Interactions among the ionosphere, neutral atmosphere, and
The ionosphere and neutral atmosphere are strongly coupled, dynamically as well as chemically. At low and middle latitudes on the Earth's day side, for example, thermospheric neutral winds move the conducting plasma of the ionosphere across geomagnetic field lines, driving an atmospheric dynamo that generates the Sq (solar quiet) current systems and the equatorial electrojet, a powerful eastward current that flows in the E region along the geomagnetic equator. In the polar regions, on the other hand, it is the ions drifting over the polar cap, in response to the imposed magnetospheric convection electric field, that "drag" the neutrals and thus generate neutral winds with speeds sometimes exceeding 3600 km per hour in the high-latitude F-region thermosphere (see the figure at the bottom of this page).

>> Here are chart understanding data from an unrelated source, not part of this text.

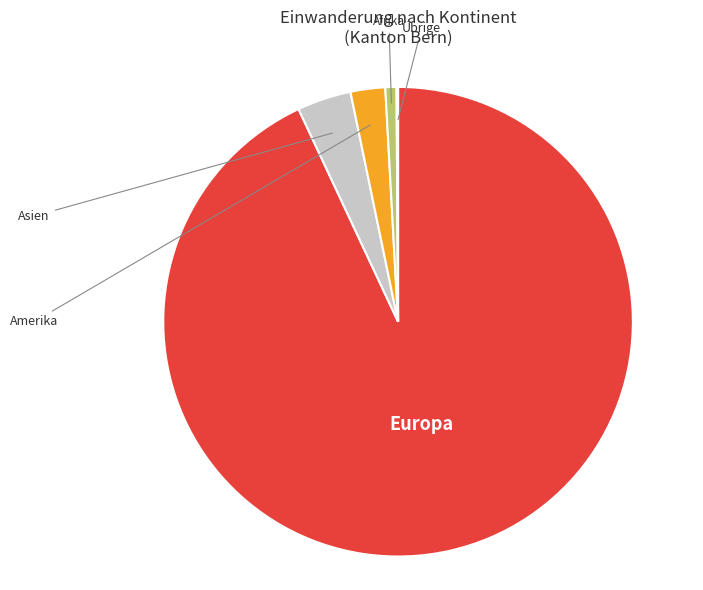

Is there any slice that represents more than half of the pie?

Yes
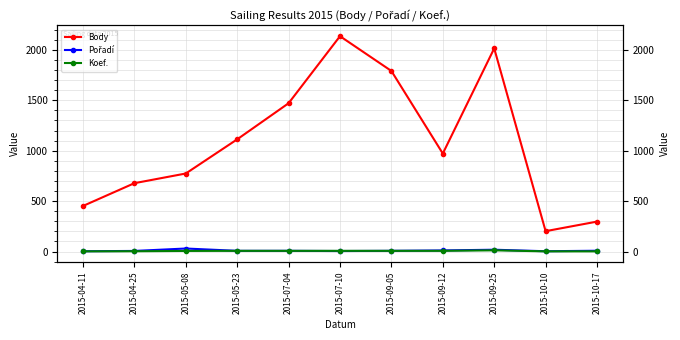

How many interior local peaks does the Koef. series have?

1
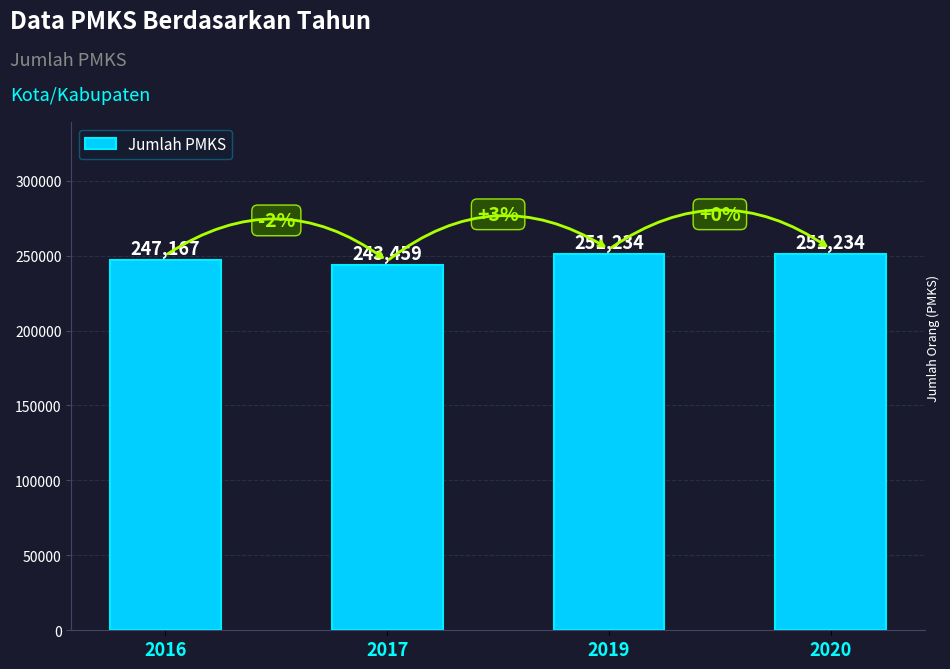

How many bars are there in total?

4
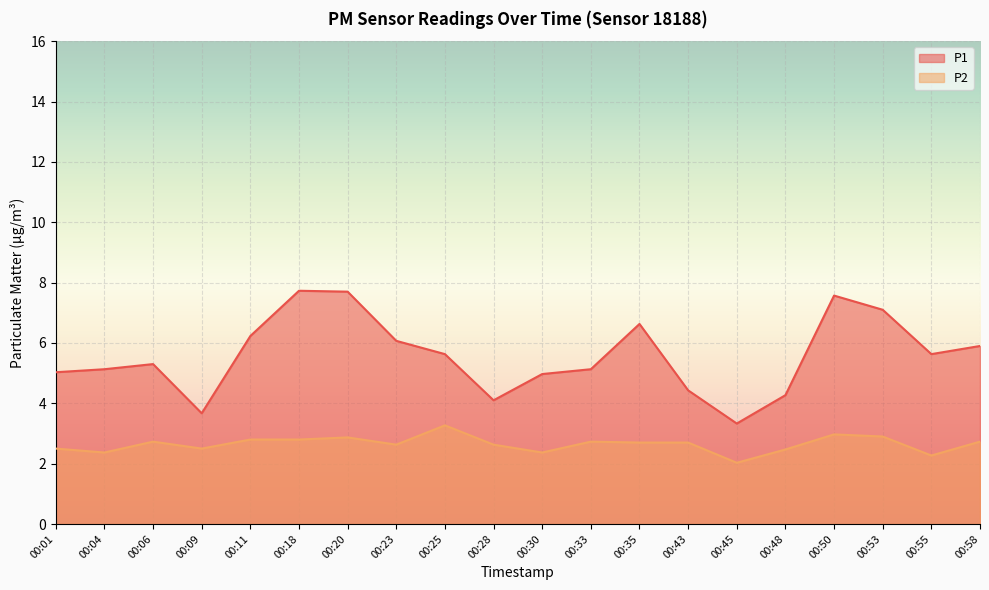

Which series has the widest spread of values?

P1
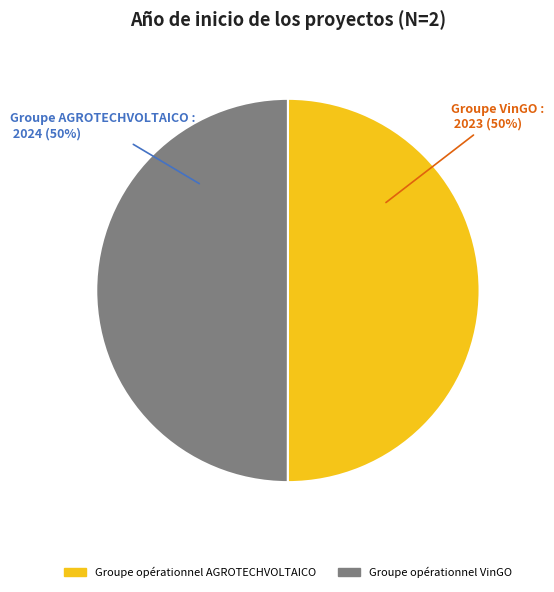

How many segments does this pie chart have?

2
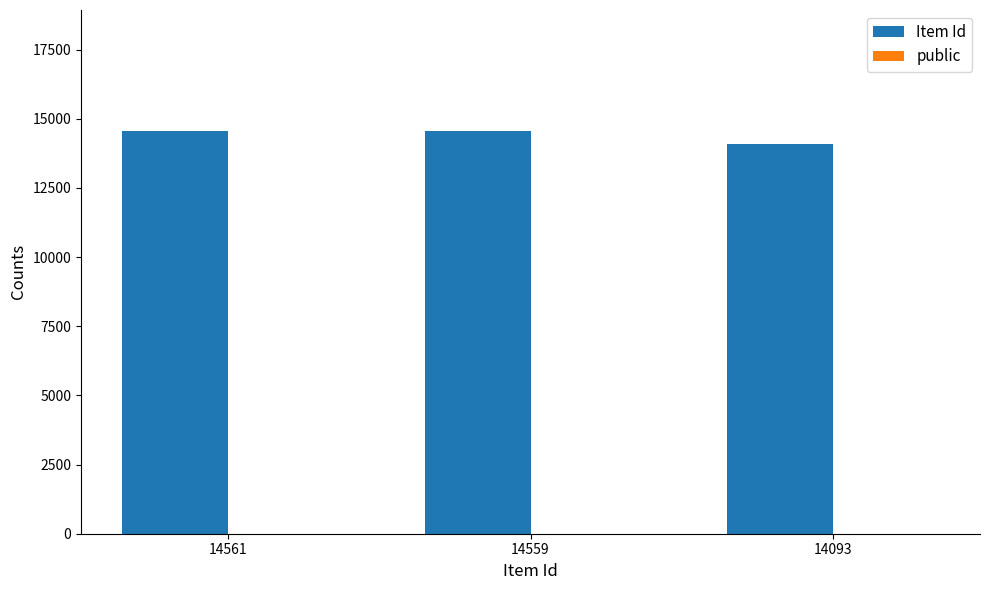

True or false: Item Id has a value of 14093 at 14093.

True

The ionosphere also interacts strongly with the magnetosphere. A central aspect of this interaction is the electrodynamic coupling effected by electric currents flowing along the geomagnetic field lines that connect the ionosphere to the plasma sheet and the magnetospheric boundary layers. These "field-aligned" or "Birkeland" currents produce an electric field across the polar cap, which generates the horizontal currents in the polar ionosphere responsible for the convective ion flow referred to above. The field-aligned currents are carried both by auroral electrons precipitating downward along the field lines and by upward-flowing ionospheric electrons. The former deposit a substantial amount of energy into the upper atmosphere, with profound effects on both the ionosphere and the neutral thermosphere. In addition to exciting auroral emissions, auroral electron precipitation enhances the plasma density and conductivity of the high-latitude ionosphere and supplies as much as a trillion watts of heat to the upper atmosphere, dramatically altering global thermospheric wind patterns at times of strong geomagnetic activity.